Chart-based quiz questions:
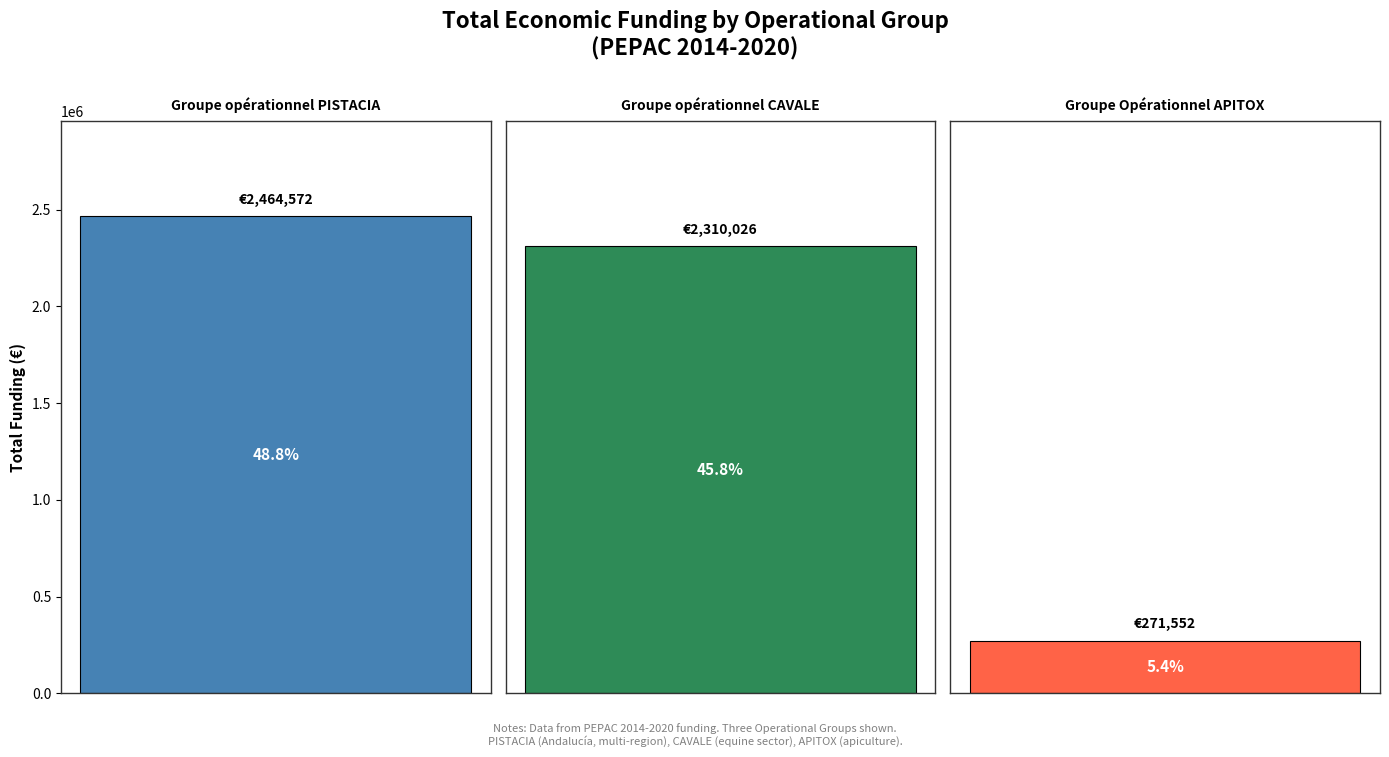

Reading right to left, what are all the values shown in this chart?

APITOX=271552	CAVALE=2310026	PISTACIA=2464572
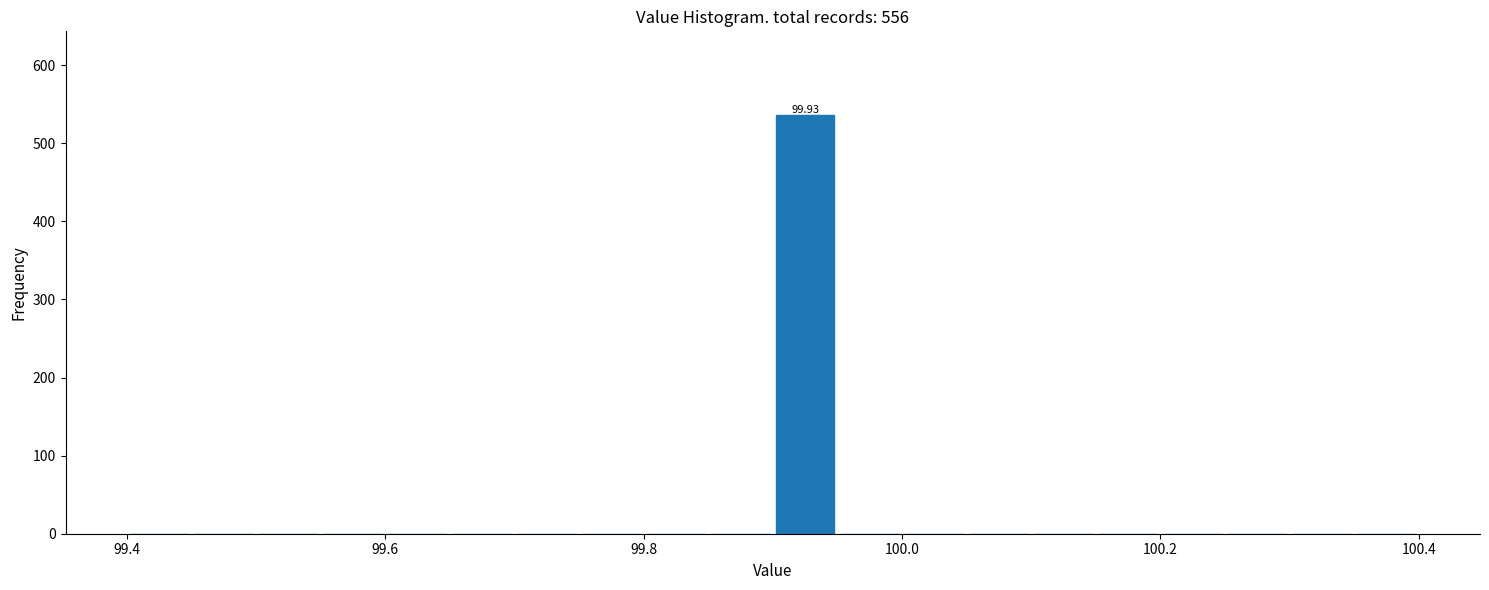

Around what value on the x-axis is the tallest bar? Give the approximate position of its centre, as read against the axis.

99.92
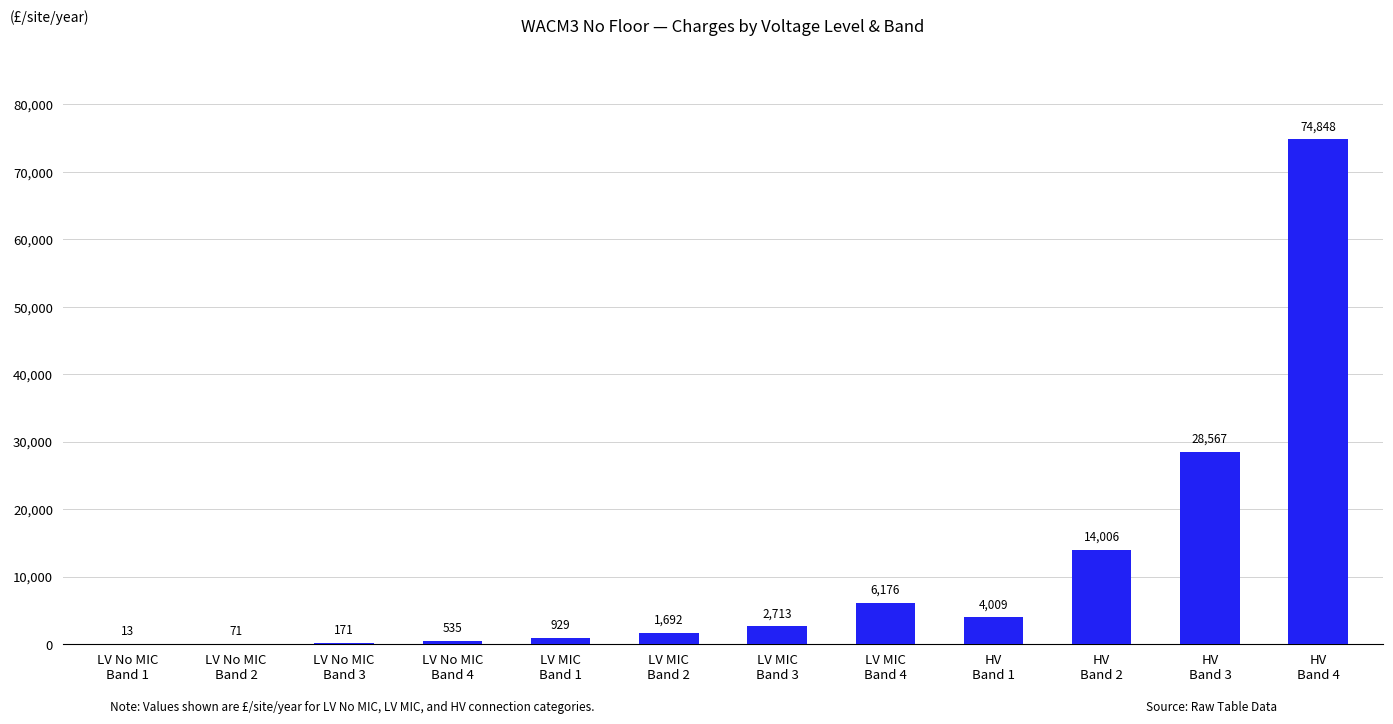

What is the sum of all values?

133730.6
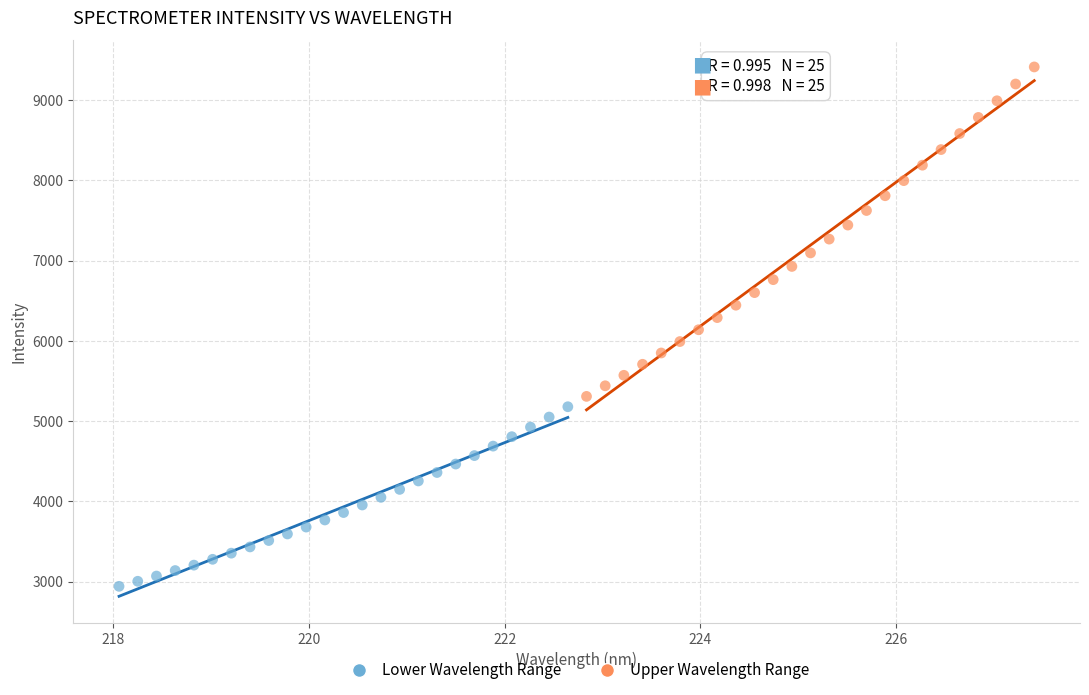

Which series has the largest Y range (max minus min)?

Upper Wavelength Range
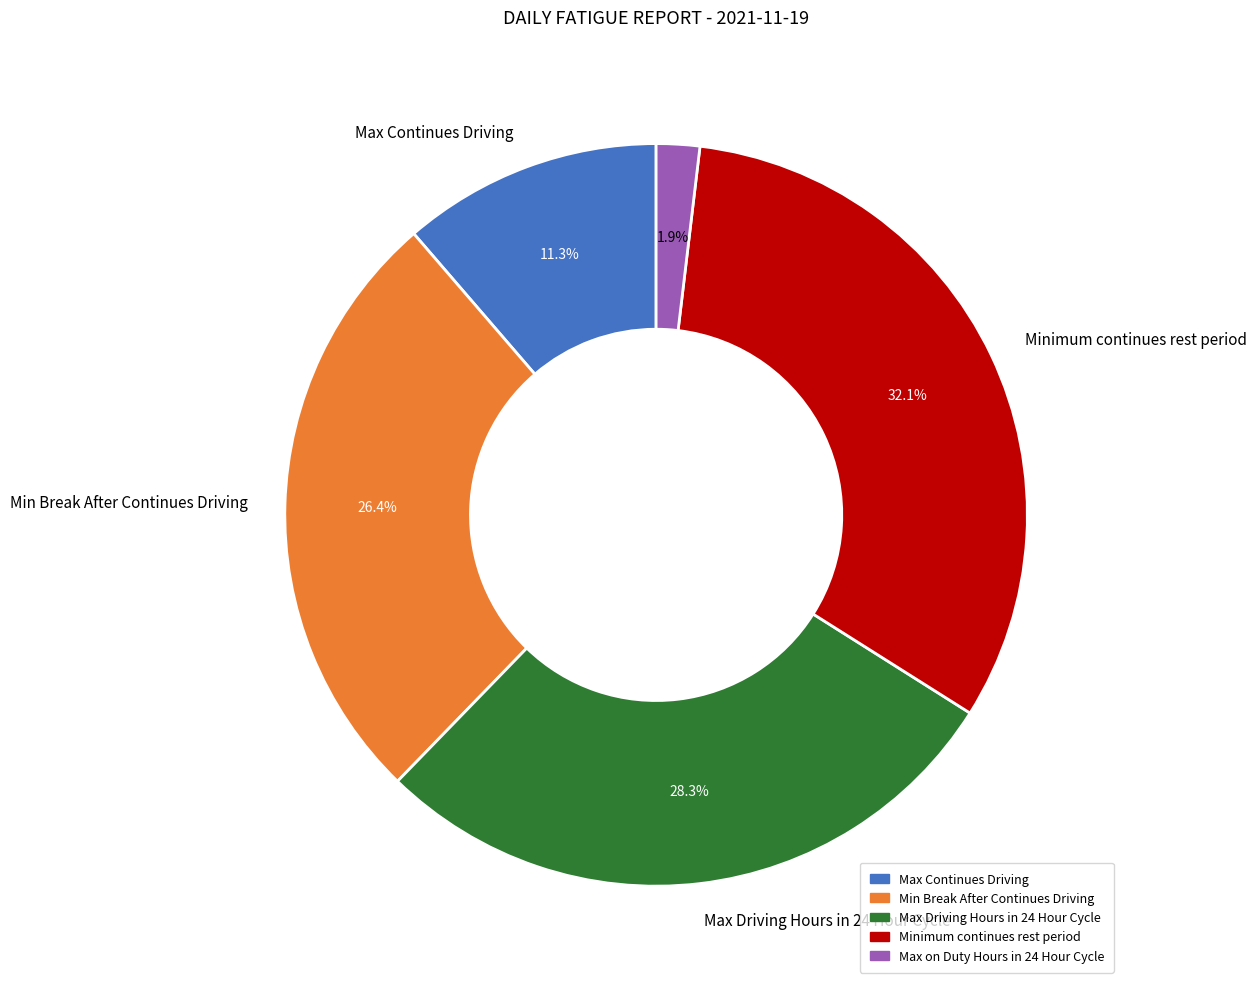

Which has a higher value, Max on Duty Hours in 24 Hour Cycle or Minimum continues rest period?

Minimum continues rest period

_Activity:_
Please count the lines in the material above that contain "Minimum", matching case exactly, and reply with the number alone.

_Task solution:_
2